Image: A ‘Oumuamua-like object produced by a simulation of the tidal disruption scenario proposed by Zhang and Lin. Credit: NAOC/Y. Zhang; background: ESO/M. Kornmesser.

We should expect quite a few more interstellar objects in our future. Zhang and Lin believe that on average, a single planetary system should eject a total of about a hundred trillion objects like ‘Oumuamua. The tidal forces in play in these simulations work for any number of source objects, from super-Earths to long-period comets and other material from a debris disk. In other words, there is hardly a shortage of material out of which to form interstellar objects. Doubtless our Sun has spewed its share into nearby interstellar space, shard-like or not.

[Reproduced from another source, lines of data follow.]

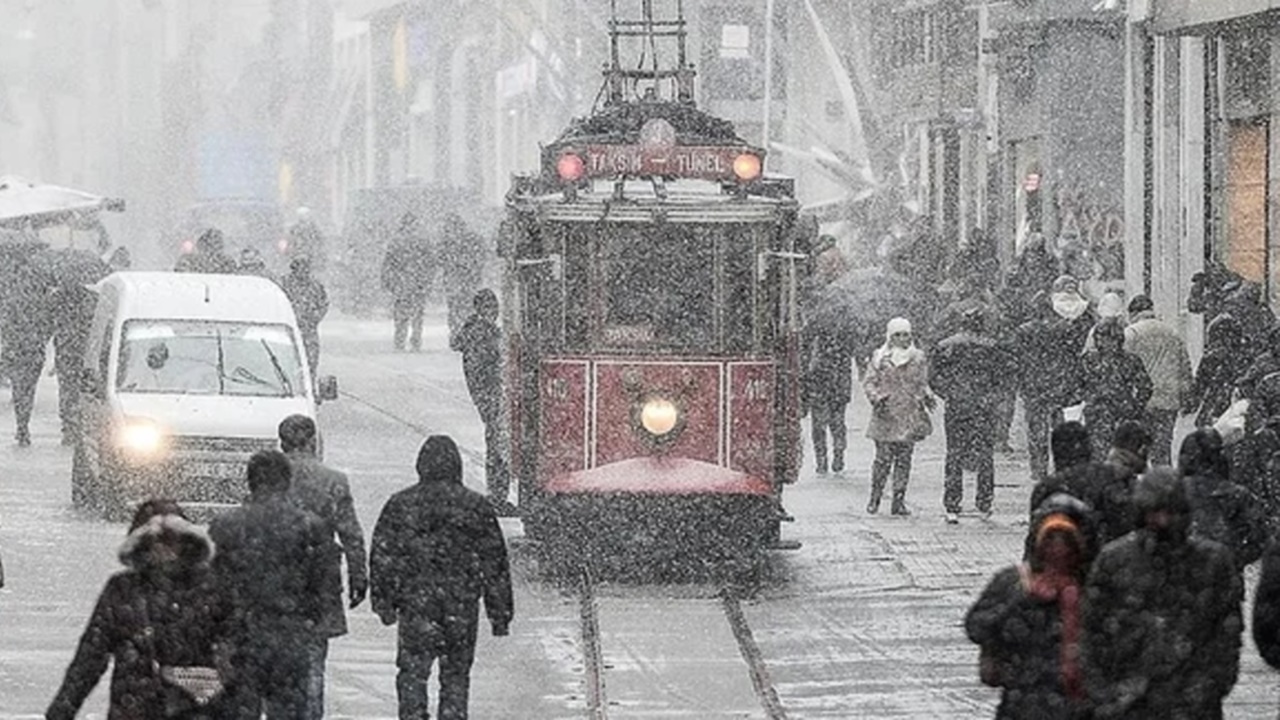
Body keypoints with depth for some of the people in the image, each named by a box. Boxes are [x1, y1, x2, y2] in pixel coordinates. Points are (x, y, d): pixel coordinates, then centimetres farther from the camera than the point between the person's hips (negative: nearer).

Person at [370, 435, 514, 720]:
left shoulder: (400, 504, 0)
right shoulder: (477, 507, 1)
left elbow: (382, 557, 2)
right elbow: (495, 564, 4)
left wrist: (383, 602, 10)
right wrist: (500, 613, 10)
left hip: (415, 603, -1)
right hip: (462, 608, 1)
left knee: (412, 674, 4)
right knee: (456, 676, 10)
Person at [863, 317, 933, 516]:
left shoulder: (919, 358, 10)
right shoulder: (879, 358, 2)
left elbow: (922, 383, 18)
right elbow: (868, 382, 3)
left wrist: (927, 396, -2)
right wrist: (876, 397, -15)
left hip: (910, 416, 2)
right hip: (886, 416, -2)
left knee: (904, 459, 1)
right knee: (884, 458, -6)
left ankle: (899, 500, 5)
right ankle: (875, 498, 9)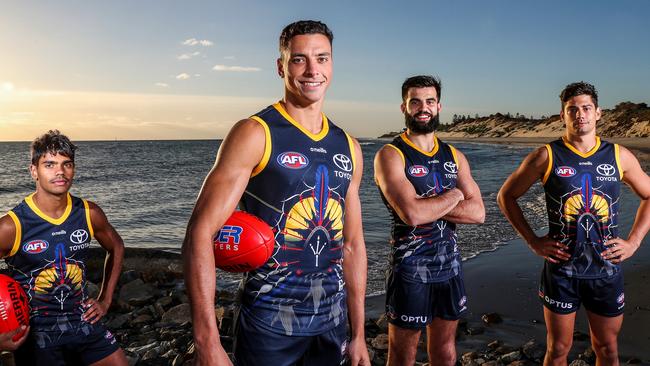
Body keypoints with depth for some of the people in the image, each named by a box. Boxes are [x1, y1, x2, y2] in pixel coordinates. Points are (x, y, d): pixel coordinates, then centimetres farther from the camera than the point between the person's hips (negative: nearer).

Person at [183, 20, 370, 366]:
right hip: (270, 324, -5)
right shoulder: (255, 133, -12)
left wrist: (358, 334, 11)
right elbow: (200, 233, -17)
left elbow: (352, 243, 10)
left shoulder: (348, 147, 5)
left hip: (332, 322, 5)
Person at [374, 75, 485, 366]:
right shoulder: (390, 155, -11)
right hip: (410, 269, -5)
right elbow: (411, 213, -25)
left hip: (450, 266, 6)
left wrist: (427, 206, -15)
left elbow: (478, 212, -3)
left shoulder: (455, 157, 8)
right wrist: (453, 196, -9)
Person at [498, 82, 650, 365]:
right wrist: (533, 241, -5)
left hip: (607, 270, 3)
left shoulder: (619, 156, 1)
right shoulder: (546, 156, -6)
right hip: (561, 268, -2)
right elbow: (506, 196, 1)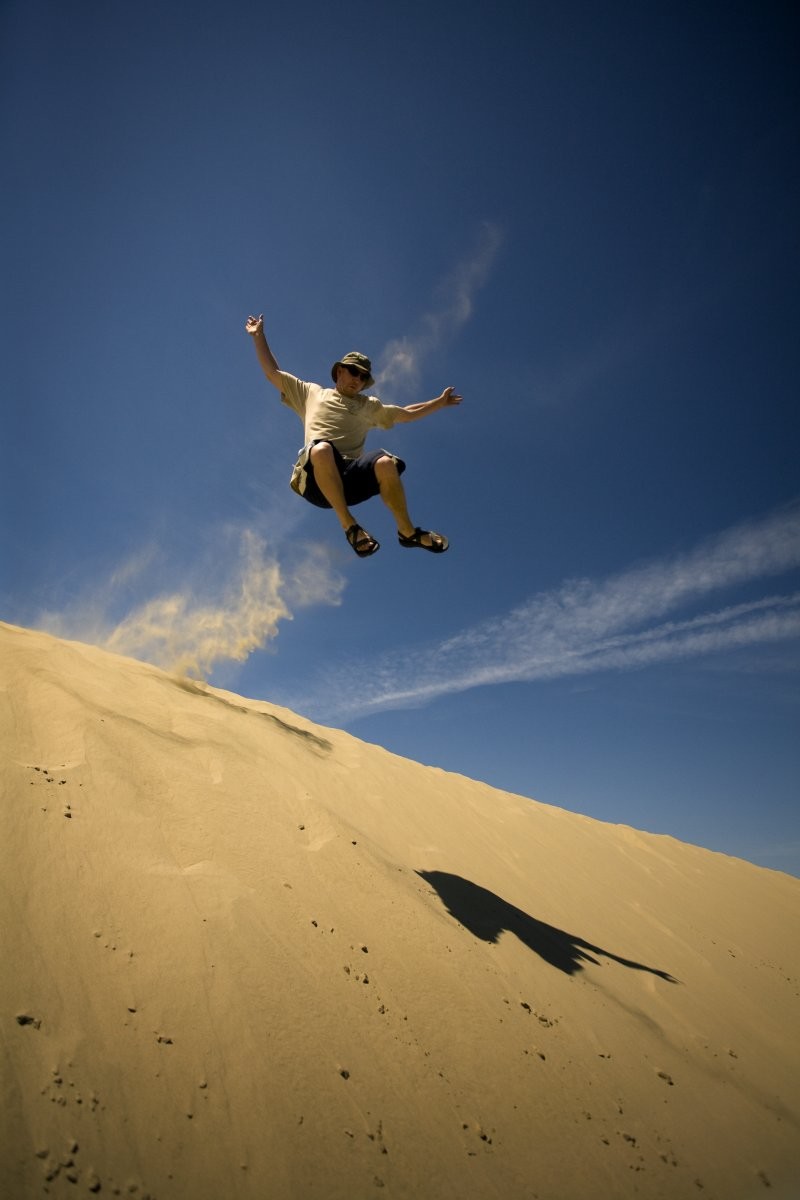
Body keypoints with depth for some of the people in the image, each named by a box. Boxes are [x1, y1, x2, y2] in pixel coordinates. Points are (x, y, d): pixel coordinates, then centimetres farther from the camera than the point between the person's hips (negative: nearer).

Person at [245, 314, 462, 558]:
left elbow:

We’ve had a second interstellar object since ‘Oumuamua, the much more comet-like 2I/Borisov. Whether Zhang and Lin are right in their assessment may eventually become clear as we detect and study further examples. Given their apparent plenitude, we should by virtue of these simulations assume that some, if not many, will share some of the traits of ‘Oumuamua. Eventually we’ll build a catalog that may teach us something about planetary evolution.

The paper is Zhang and Lin, “Tidal fragmentation as the origin of 1I/2017 U1 (‘Oumuamua),” Nature Astronomy 13 April 2020 (abstract).